WHAT YOU NEED TO DO:
Please copy out, character for character, the lines in the entries below, from the line with "图片来自腾讯微博空间，场景效果图如下：" up to and including the line with "模型动画器：扭曲 twist，波浪 wave。".

MATERIAL PROVIDED:
★ ★ ★ ★ ★
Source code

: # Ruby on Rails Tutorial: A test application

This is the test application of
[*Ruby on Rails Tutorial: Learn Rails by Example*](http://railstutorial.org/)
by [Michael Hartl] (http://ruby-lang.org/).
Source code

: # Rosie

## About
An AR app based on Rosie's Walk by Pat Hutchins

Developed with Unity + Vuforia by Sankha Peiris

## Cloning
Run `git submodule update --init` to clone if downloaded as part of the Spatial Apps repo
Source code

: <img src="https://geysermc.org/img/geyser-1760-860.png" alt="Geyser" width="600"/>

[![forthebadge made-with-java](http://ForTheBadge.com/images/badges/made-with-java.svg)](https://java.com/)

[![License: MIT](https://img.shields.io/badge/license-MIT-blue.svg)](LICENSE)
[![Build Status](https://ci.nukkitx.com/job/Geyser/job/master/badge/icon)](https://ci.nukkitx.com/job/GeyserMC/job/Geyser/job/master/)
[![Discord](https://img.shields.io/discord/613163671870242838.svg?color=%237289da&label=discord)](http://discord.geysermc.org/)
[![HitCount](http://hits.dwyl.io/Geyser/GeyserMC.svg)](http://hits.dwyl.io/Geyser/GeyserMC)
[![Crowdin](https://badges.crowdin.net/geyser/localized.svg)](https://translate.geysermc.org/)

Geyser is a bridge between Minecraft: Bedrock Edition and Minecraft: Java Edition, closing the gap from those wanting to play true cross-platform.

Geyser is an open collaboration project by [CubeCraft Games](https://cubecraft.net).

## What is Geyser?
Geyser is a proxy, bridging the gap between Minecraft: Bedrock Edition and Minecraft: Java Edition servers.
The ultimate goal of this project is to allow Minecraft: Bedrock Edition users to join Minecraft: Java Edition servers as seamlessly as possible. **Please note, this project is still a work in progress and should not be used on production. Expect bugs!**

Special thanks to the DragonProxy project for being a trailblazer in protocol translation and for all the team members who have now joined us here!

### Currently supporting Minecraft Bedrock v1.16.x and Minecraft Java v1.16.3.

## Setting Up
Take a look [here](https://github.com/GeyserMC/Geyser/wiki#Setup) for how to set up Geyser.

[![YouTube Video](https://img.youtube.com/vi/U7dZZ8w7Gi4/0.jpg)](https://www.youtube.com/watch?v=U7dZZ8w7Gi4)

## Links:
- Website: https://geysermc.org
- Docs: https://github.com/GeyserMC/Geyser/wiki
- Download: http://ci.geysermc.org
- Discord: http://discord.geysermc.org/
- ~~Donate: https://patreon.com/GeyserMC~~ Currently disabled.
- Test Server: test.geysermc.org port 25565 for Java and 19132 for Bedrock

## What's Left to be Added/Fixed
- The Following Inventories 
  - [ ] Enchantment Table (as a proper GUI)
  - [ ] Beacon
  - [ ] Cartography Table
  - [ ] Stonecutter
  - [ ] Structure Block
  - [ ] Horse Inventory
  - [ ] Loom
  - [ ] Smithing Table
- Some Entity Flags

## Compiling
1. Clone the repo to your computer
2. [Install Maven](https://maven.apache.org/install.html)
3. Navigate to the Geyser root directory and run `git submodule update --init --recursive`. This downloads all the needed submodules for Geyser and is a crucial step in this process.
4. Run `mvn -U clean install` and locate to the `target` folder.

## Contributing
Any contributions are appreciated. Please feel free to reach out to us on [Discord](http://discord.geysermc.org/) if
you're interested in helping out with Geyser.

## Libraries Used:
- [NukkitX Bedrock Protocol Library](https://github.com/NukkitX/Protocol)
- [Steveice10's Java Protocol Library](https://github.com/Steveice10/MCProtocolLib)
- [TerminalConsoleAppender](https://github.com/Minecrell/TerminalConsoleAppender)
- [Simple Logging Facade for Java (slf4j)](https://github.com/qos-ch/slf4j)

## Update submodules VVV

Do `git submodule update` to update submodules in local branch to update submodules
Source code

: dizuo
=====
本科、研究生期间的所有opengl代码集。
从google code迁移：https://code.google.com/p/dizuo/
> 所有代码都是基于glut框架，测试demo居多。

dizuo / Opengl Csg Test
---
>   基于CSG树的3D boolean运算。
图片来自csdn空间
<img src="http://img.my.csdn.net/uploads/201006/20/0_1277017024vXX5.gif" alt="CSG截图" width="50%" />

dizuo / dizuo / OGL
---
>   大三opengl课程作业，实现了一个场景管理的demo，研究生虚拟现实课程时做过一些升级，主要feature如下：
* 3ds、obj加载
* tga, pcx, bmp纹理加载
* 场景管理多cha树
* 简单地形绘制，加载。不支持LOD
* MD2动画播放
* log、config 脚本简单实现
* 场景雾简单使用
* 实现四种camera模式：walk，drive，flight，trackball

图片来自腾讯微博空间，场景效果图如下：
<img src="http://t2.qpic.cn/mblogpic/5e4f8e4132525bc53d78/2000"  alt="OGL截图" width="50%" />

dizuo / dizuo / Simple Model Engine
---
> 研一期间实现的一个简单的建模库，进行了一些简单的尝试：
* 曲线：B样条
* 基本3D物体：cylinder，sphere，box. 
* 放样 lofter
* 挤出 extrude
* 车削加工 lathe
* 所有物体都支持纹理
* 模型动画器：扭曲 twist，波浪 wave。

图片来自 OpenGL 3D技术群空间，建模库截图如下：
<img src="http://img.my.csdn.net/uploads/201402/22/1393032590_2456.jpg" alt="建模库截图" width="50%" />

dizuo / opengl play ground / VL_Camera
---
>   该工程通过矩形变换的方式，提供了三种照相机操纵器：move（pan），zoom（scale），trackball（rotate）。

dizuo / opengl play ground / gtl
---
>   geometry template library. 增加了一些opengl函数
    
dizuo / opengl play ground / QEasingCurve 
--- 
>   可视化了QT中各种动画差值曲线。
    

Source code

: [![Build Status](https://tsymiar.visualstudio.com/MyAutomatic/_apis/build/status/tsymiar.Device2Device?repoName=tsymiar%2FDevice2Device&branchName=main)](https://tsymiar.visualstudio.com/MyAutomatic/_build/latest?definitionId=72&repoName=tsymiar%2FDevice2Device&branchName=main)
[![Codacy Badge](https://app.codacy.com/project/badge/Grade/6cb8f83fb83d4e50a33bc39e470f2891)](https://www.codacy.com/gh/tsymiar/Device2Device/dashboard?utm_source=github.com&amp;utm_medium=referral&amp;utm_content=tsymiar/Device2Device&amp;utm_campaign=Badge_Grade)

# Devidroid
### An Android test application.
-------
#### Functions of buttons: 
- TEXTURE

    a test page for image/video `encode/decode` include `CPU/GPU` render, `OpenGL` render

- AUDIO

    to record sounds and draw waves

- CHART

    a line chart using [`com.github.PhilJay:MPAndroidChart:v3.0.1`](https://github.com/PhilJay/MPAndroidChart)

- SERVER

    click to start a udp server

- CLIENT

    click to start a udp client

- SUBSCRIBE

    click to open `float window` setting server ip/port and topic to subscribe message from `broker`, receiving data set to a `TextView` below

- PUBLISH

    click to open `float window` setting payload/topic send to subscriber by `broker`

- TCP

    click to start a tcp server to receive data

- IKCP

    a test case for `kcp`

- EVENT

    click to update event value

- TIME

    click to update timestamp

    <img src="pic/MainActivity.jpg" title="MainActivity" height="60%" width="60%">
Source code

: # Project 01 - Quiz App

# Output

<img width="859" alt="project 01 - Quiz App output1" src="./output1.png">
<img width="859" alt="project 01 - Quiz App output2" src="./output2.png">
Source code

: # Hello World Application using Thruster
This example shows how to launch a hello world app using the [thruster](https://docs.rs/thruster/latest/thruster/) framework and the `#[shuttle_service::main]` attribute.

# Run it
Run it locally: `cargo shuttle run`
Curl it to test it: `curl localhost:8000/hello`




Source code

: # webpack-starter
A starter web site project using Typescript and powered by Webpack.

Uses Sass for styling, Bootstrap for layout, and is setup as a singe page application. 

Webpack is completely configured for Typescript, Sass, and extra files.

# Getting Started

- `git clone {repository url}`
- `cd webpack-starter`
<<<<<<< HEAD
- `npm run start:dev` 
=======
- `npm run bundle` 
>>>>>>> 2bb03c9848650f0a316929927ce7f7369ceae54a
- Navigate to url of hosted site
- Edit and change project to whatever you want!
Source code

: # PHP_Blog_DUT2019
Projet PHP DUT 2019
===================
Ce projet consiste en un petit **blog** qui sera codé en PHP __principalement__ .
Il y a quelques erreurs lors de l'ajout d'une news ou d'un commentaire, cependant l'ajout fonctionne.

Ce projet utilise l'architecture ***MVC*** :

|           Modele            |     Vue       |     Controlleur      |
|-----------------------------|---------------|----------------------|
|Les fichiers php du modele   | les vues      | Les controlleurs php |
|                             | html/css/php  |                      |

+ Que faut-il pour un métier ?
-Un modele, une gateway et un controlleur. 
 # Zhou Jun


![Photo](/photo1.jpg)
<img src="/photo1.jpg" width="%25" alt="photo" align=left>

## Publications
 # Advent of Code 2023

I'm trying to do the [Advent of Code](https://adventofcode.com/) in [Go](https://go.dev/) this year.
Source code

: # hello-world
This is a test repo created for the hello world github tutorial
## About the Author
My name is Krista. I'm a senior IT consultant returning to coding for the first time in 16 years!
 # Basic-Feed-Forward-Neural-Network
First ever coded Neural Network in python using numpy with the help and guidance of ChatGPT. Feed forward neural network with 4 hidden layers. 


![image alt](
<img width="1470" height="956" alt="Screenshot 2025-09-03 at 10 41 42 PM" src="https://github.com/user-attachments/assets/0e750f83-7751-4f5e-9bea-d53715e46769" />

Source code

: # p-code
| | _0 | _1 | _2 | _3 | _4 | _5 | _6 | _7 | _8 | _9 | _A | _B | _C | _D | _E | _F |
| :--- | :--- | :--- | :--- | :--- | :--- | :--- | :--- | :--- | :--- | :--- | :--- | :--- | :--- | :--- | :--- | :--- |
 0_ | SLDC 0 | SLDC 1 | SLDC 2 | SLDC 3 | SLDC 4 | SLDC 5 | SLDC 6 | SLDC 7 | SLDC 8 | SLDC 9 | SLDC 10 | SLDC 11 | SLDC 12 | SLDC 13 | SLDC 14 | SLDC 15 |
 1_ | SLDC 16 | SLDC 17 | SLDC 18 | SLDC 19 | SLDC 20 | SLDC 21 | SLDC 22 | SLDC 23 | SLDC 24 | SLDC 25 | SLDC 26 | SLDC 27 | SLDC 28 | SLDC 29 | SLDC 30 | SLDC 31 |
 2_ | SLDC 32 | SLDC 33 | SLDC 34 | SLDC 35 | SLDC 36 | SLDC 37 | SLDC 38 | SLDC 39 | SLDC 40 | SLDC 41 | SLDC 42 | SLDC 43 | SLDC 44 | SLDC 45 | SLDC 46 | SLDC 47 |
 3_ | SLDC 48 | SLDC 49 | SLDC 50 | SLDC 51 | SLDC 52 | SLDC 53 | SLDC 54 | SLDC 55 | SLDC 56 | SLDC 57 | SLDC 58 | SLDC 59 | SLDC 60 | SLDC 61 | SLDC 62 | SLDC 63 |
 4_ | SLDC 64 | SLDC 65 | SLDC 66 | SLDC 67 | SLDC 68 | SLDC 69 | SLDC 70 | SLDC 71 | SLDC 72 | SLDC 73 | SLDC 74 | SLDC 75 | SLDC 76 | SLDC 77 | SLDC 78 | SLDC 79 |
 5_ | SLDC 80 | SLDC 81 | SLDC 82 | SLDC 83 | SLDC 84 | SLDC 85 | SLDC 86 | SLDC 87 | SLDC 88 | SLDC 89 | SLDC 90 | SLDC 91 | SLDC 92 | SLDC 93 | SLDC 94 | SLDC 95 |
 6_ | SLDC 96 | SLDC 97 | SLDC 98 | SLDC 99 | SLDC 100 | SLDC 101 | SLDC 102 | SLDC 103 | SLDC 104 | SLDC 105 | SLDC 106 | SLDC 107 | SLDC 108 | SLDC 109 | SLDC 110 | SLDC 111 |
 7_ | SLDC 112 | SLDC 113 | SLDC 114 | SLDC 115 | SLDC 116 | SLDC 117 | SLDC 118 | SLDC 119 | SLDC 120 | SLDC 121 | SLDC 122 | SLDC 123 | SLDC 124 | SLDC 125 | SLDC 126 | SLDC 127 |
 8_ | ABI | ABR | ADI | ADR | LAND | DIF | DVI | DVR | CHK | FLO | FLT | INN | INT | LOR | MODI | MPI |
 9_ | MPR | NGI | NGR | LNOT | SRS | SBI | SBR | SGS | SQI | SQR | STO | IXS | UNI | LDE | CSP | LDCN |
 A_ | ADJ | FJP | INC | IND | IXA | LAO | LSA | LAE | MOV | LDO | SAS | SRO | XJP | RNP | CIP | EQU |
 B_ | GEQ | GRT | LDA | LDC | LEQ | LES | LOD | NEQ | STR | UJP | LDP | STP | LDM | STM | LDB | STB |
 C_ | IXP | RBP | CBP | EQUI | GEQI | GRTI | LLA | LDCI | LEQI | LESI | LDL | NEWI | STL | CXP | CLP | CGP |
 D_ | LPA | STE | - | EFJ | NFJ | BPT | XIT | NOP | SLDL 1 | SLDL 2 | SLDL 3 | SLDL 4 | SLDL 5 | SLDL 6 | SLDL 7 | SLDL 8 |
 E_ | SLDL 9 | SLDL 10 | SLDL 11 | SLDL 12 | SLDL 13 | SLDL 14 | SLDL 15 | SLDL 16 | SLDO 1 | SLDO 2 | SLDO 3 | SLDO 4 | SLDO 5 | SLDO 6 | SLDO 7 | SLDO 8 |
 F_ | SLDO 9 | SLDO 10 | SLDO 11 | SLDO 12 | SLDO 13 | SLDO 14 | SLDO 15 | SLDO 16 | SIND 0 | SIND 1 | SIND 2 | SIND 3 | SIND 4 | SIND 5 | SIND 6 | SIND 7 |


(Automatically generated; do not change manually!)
★ ★ ★ ★ ★
EXPECTED OUTPUT:
图片来自腾讯微博空间，场景效果图如下：
<img src="http://t2.qpic.cn/mblogpic/5e4f8e4132525bc53d78/2000"  alt="OGL截图" width="50%" />

dizuo / dizuo / Simple Model Engine
---
> 研一期间实现的一个简单的建模库，进行了一些简单的尝试：
* 曲线：B样条
* 基本3D物体：cylinder，sphere，box. 
* 放样 lofter
* 挤出 extrude
* 车削加工 lathe
* 所有物体都支持纹理
* 模型动画器：扭曲 twist，波浪 wave。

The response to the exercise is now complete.